> **Passage given**
-=-=-

I've seen their starting lineup against Derby (again, not to be confused with derby matches). The reason why I didn't choose to refer to their last game is very simple: It's an away game. It doesn't matter whether it's Brentford or Bradford. The difference between away games and home games tend to be the strategic approach. While it's not a hard-and-fast logic, I find using Derby as a reference to be a better gauge. Home game? Check. A potential rival for promotion? You got it right.

Two players stand out for me. Samuel "not to be confused with Samus Aran" Sáiz Alonso and Kemar "he will never hoof it to the roof" Roofe. Two players, one similar mould. I'm talking about the fact that they can play anywhere in the firing line. Winger? Yep. Forward? You got it. Attacking mid? Double confirm plus triple affirm. To me, they are the ones holding the key to whether their boss will be Hrothgar or Beowulf (ofc it goes without saying that the Welsh Monk will be welcomed like Unferth instead of Beowulf). One in hole 9, the other out wide. So long there's a way for them to hold down the ball, it's three men against two. Let's do the maths here (based on the Derby match).

Us: Grant the Leadbiter and Jonny the Howitzer
Them: The male Samus Aran, the badass from Kedar, and a 6 ft+ Hamburglar.

In the game of football where 90 mins of action (minus the whistle and stoppage time) is also known as the Ninety Minutes War (not to be confused with the Hundred Years War where Edward of Woodstock made his name as a military legend). Simply put, the players are the soldiers. Three versus two on a flat terrain, we will be brutally murdered. No questions asked, only hanged, drawn, and quartered. If we cannot establish a stranglehold via a central triangle, we're... well, hanged, drawn, and quartered. Our man in the hole 9 needs to up his game. Those playing in the holding mid must up their game.

-=-=-

> **Set of tasks**
[1] Please transcribe the part of the football passage that opens with the words containing "Two players stand" and closes with "6 ft+ Hamburglar.".
[2] Decide whether each statement agrees with the football passage, answering yes or no and quoting the words that settle it.
(a) The writer uses the team's last game as the reference.
(b) Two players stand out to the writer.
(c) The writer expects to win a three-versus-two contest on flat terrain.
[3] Answer these from the football passage:
(a) Which match does the writer use as a reference?
(b) Which two players stand out to the writer?
(c) What else is 90 minutes of football action known as?

[Raw records]
-=-=-

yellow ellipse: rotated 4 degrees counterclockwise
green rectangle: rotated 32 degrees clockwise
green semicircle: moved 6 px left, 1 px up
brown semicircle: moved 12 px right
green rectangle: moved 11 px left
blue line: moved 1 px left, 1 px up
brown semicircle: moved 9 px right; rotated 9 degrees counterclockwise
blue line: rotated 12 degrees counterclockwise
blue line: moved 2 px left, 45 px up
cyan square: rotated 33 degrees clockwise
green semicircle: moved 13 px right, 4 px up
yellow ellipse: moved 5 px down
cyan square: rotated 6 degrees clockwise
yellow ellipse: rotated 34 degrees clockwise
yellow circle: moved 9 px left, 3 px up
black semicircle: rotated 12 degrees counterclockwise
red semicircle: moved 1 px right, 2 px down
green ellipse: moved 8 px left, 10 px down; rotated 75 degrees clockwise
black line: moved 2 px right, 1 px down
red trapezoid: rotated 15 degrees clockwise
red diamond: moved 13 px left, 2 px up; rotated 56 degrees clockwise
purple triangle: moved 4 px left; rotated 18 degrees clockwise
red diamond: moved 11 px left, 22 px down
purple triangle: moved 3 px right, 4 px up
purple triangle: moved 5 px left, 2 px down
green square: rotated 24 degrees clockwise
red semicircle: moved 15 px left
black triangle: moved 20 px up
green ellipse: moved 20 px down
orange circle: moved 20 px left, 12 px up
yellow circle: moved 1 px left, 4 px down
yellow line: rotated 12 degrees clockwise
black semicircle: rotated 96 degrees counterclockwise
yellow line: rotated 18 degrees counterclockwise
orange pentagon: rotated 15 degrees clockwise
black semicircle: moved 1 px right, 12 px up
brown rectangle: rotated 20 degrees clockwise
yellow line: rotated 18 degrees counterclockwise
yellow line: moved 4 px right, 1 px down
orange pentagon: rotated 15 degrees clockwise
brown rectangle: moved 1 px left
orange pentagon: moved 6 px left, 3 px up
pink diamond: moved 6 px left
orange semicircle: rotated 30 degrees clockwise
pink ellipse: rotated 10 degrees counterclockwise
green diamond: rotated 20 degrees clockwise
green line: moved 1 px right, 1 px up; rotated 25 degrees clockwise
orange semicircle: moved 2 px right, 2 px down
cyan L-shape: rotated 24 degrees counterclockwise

-=-=-

> **Solutions to the problems**
[1]
Two players stand out for me. Samuel "not to be confused with Samus Aran" Sáiz Alonso and Kemar "he will never hoof it to the roof" Roofe. Two players, one similar mould. I'm talking about the fact that they can play anywhere in the firing line. Winger? Yep. Forward? You got it. Attacking mid? Double confirm plus triple affirm. To me, they are the ones holding the key to whether their boss will be Hrothgar or Beowulf (ofc it goes without saying that the Welsh Monk will be welcomed like Unferth instead of Beowulf). One in hole 9, the other out wide. So long there's a way for them to hold down the ball, it's three men against two. Let's do the maths here (based on the Derby match).

Us: Grant the Leadbiter and Jonny the Howitzer
Them: The male Samus Aran, the badass from Kedar, and a 6 ft+ Hamburglar.

[2]
(a) No: "The reason why I didn't choose to refer to their last game is very simple: It's an away game."
(b) Yes: "Two players stand out for me."
(c) No: "Three versus two on a flat terrain, we will be brutally murdered."

[3]
(a) The game against Derby.
(b) Samuel Sáiz Alonso and Kemar Roofe.
(c) The Ninety Minutes War.